--- The task ---
Lines from the one containing "técnicas, dicas práticas e tudo que aprendi" to the end of the entries below must be reproduced exactly, with both end lines kept and no other line added.
=== Section Start ===
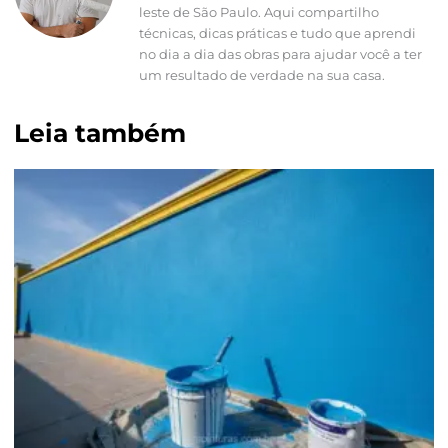
leste de São Paulo. Aqui compartilho
técnicas, dicas práticas e tudo que aprendi
no dia a dia das obras para ajudar você a ter
um resultado de verdade na sua casa.
Leia também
=== Section End ===
--- Your response ---
técnicas, dicas práticas e tudo que aprendi
no dia a dia das obras para ajudar você a ter
um resultado de verdade na sua casa.
Leia também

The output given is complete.